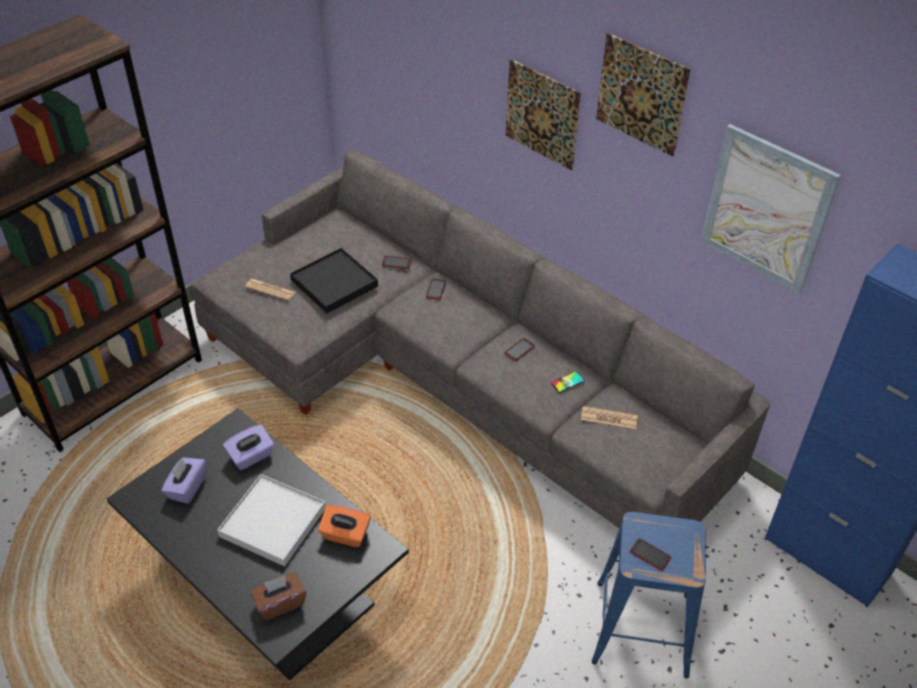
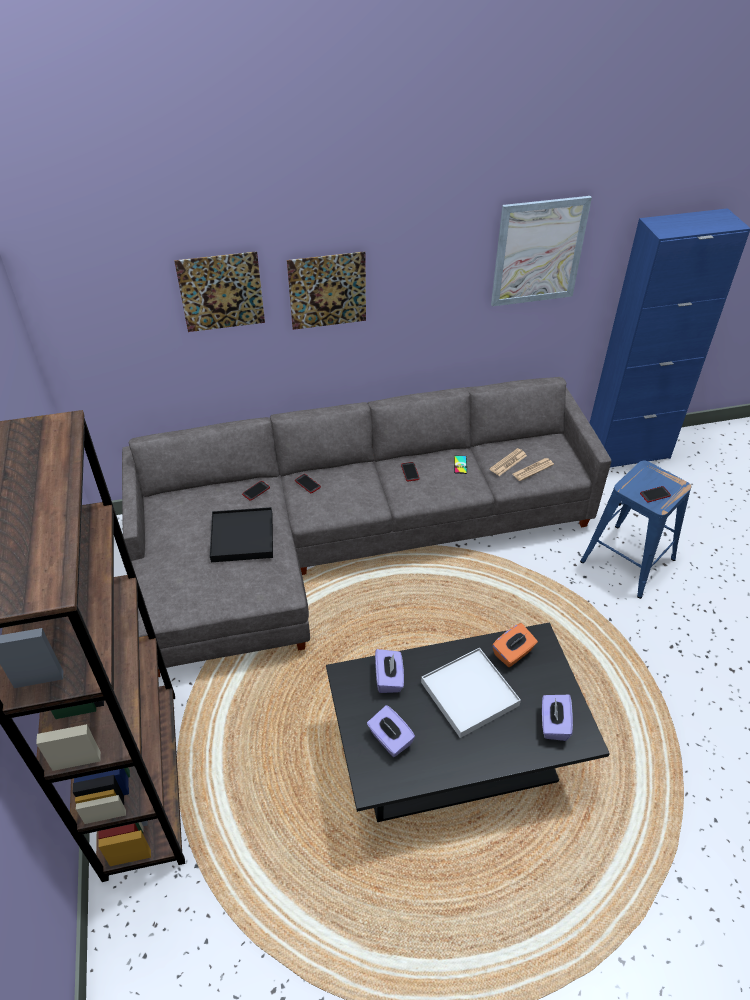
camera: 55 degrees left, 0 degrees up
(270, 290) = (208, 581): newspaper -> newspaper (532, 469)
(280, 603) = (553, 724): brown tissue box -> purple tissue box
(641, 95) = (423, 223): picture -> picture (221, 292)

◆ ◆ ◆ ◆

Aim of the exercise:
When you set down the material above, keep every word exact and include no pictures.

Solution to the exercise:
camera: 55 degrees left, 0 degrees up
(270, 290) = (208, 581): newspaper -> newspaper (532, 469)
(280, 603) = (553, 724): brown tissue box -> purple tissue box
(641, 95) = (423, 223): picture -> picture (221, 292)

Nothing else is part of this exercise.